During query processing, setmmapi()
will call two user callback
functions to perform editing on the query terms. The processing
sequence is as follows:
(*eqedit2)()
is the recommended method for implementing on the fly
equiv editing because it is easier to use. (*eqedit)()
is
available for backwards compatibility.
int (*eqedit2)(APICP *,EQVLST ***):
This function is always called after a successful equiv lookup and
before the search begins. It is called with the current APICP
pointer and a pointer to the list of equivs generated by the query
(see the description of lists). The list pointer may be
reassigned as needed.
The return value from (*eqedit2)()
determines whether to go ahead
with the search or not. A return value of 0
means OK, go ahead
with the search. A return value of anything else means ERROR
,
don't do search. An ERROR
return from (*eqedit2)()
will then
cause setmmapi()
or openmmapi()
, depending on where it was called
from, to return an error. A NULL
list from (*eqedit2)()
is also
considered an error.
There is one EQVLST
for each term in the query. The array of
EQVLSTs
is terminated by an EQVLST
with the words member set to
(char *)NULL
(all other members of the terminator are ignored).
The EQVLST
structure contains the following members:
char logic: the logic for this set
char **words: the list of terms including the root term
char **clas : the list of classes for `words'
int sz : the allocated size of the `words' and `clas' arrays
int used : the number used (populated) of the `words' and `clas'
arrays, including the terminating empty string ("")
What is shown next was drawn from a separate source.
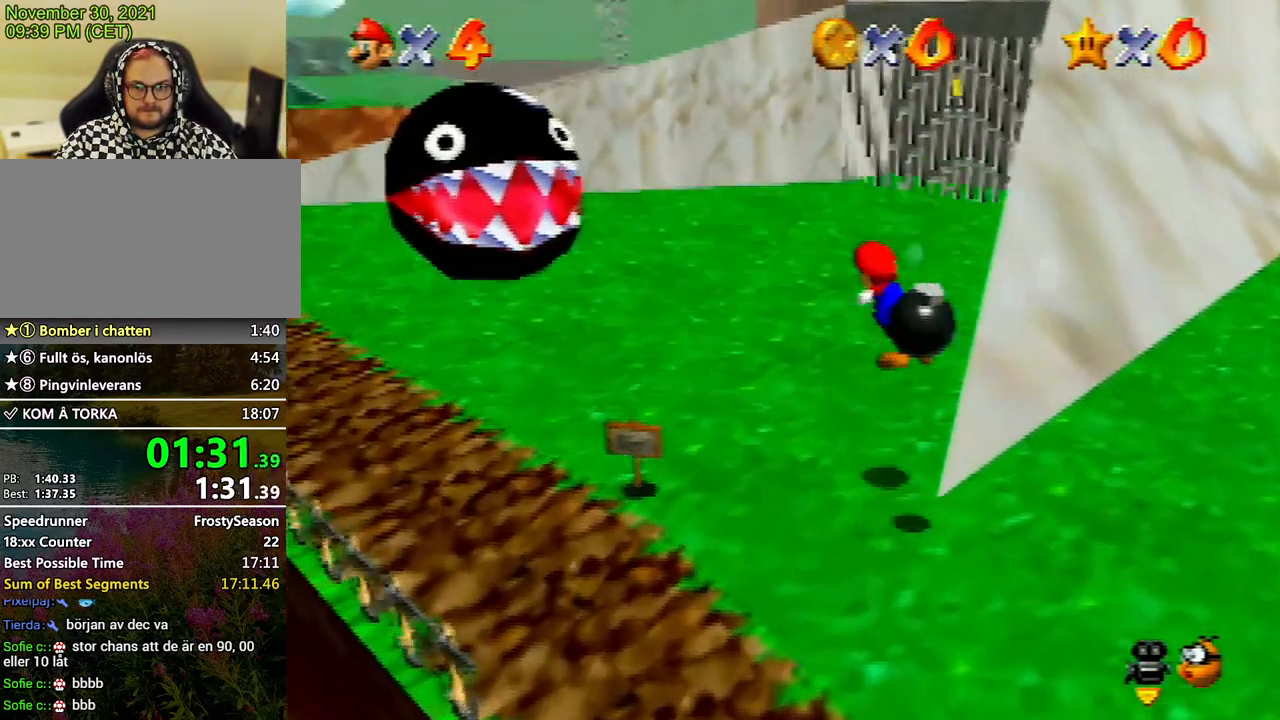
{"buttons": [], "left_stick": "center", "events": [[267, "left_stick", "down"], [333, "B", "down"], [400, "B", "up"], [433, "left_stick", "center"]]}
int qoff : the offset into user's query for this set (-1 if unknown)
int qlen : the length in user's query for this set (-1 if unknown)
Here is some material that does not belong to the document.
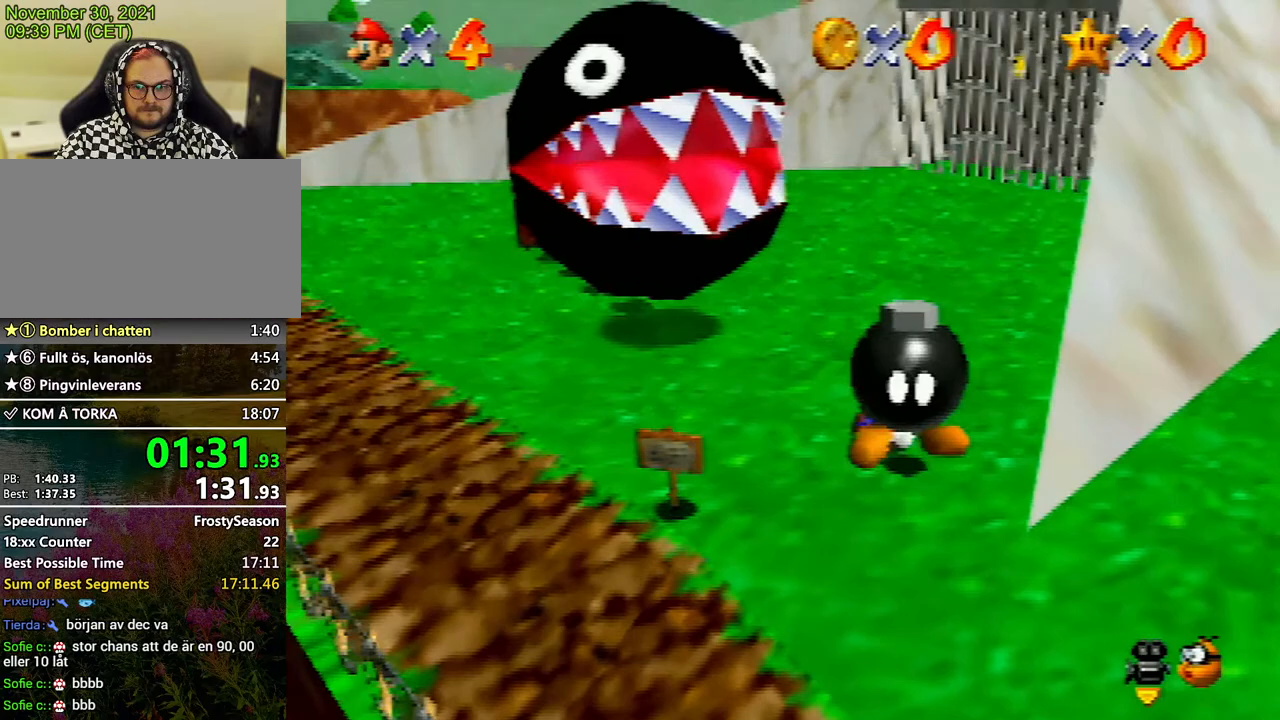
{"buttons": [], "left_stick": "center", "events": [[200, "C_LEFT", "down"], [267, "C_LEFT", "up"]]}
char *originalPrefix: set logic/tilde/open-paren/pattern-matcher
char **sourceExprs: NULL-terminated list of source expressions for set
The words
and clas
arrays are allocated lists like
everything else in the APICP
, and are terminated by empty
strings. The sz
and used
fields are provided so that
editors may manage the lists more efficiently.
The words
and clas
lists are parallel. They are exactly
the same length and for every item, words[i]
, its classification
is clas[i]
.
The originalPrefix
field (added in Texis version 6) contains
the set logic ("+
", "-
", "=
"), tilde
("~
"), open-parenthesis, and/or pattern-matcher characters
("/
" for REX, "%
" for XPM, "#
" for NPM)
present in the original query for this set, if any. It can be used in
reconstructing the original query, e.g. if the terms are to be
modified but set logic etc. should be preserved as given.
The sourceExprs
field (added in Texis version 6) contains a
list of the source expressions or terms for the set, i.e. as given in
the original query. For SPM queries, this will be a single word or
phrase. For PPM queries given as parenthetical lists, this will be a
list of the individual terms or phrases. For REX/NPM/XPM queries,
this will be the expression (sans "/
"/"#
"/"%
").
For single terms that are expanded by equivalence lookup, this will be
the original single term, not the expanded list (as words
will be) - because sourceExprs
is from the source (original
query), not post-equivalence-processing. Note also that
sourceExprs
is NULL
(not empty-string) terminated.
The sourceExprs
array can be used in reconstructing or
modifying queries.
The default function is the function nulleqedit2
in
api3.c
which does nothing and returns 0
for OK.
int (*eqedit)(APICP *):
This function is always called after a successful equiv lookup and
before the search begins. It is called with the current APICP
pointer with the "set" list in the APICP structure set to the list
of equivs generated by the query (see the description of lists).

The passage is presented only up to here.